Dem Projekt Swissmetro liegt die Idee für ein neues, unterirdisches Verkehrsmittel der Zukunft, das die wichtigsten Agglomerationen der Schweiz miteinander verbinden würde, zugrunde. Sie würde unterirdisch bei über 400 km/h verkehren, wobei die Fahrzeuge berührungsfrei, im Teil-Vakuum, unter Anwendung der Magnetschwebetechnik angetrieben werden. Bei der Swissmetro handelt es sich also um ein neues Verkehrsmittel, welches Nachfrage von den bestehenden abzieht, zudem aber auch neuen Verkehr induziert.

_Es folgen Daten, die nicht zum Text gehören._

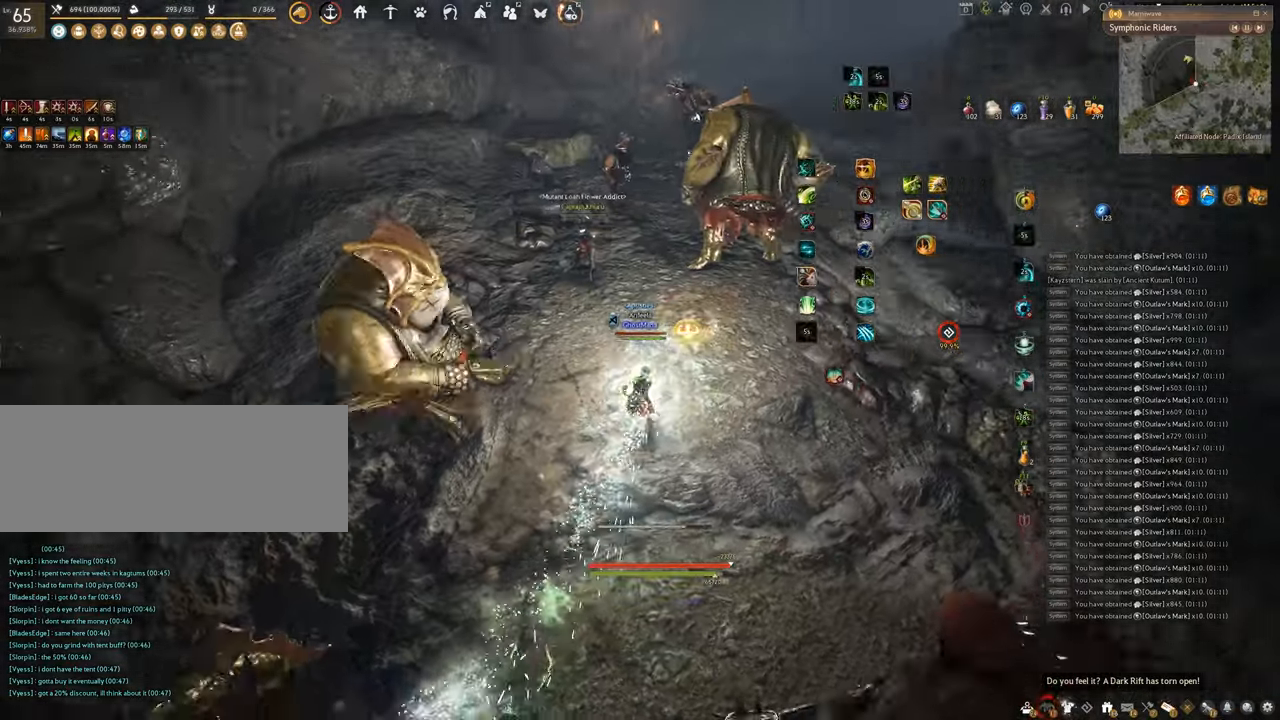
{"keys": ["f", "w"], "mouse": [], "events": []}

Ziel der vorliegenden Studie war, mit neuen Verfahren der Markt- und der Verkehrsforschung, die unter dem Namen "stated preference"-Methoden bekannt sind, die Nachfragewirkungen der Swissmetro im Korridor St.Gallen - Genève abzuschätzen. Zu diesem Zweck wurde ein Simulationsmodell entwickelt, welches die Interdependenzen zwischen der Nachfrage, den level of service-Variablen und den Fahrpreisen abbilden kann. Den Kern der Untersuchung bildeten spezielle Befragungen mit Personen, die auf den relevanten Verkehrsrelationen mit der Bahn und mit dem Personenwagen unterwegs waren. Die wichtigste Frage war dabei, wieviel Verkehr die Swissmetro bei ihrer möglichen Realisierung im Jahre 2015 auf der Achse St.Gallen-Genève von den SBB und vom Strassenverkehr abziehen würde und wieviel Neuverkehr sie induzieren würde.

Die Resultate der Untersuchung sind in der folgenden Tabelle zusammengestellt:

Tabelle K-1:
Nachfrage Swissmetro, Infrastrukturangebot 2015, Nachfrage 2015, mit Neuverkehr

  Genève Lausanne Bern Zürich St.Gallen Total
Genève 0 12’707 6’663 3’966 578 23‘914
Lausanne 12’707 0 8’608 5’732 710 27‘757
Bern 6’663 8’608 0 20‘453 2’415 38‘139
Zürich 3’966 5’732 20‘453 0 14‘078 44‘229
St.Gallen 578 710 2’415 14‘078 0 17’781
Total 23‘914 27‘757 38‘139 44‘229 17’781 151‘820

Die grössten Verkehrsströme finden sich zwischen Zürich und Bern, Zürich-St.Gallen und Genève-Lausanne. Eine Umlegung dieser Zahlen auf das "Netz" der Swissmetro ergibt die folgenden Streckenbelastungen (nur eine Richtung):

Genève-Lausanne Lausanne-Bern Bern-Zürich Zürich-St.Gallen
23‘914 26‘257 33‘854 17‘781

 

Auftrag und Vorgehen

Dem Projekt Swissmetro liegt die Idee für ein neues, unterirdisches Verkehrsmittel der Zukunft, das die wichtigsten Agglomerationen der Schweiz miteinander verbinden würde, zugrunde. Sie würde unterirdisch bei über 400 km/h verkehren, wobei die Fahrzeuge berührungsfrei, im Teil-Vakuum, unter Anwendung der Magnetschwebetechnik angetrieben werden. Bei der Swissmetro handelt es sich also um ein neues Verkehrsmittel, welches Nachfrage von den bestehenden (SBB, Strasse) abzieht, zudem aber auch neuen Verkehr induziert.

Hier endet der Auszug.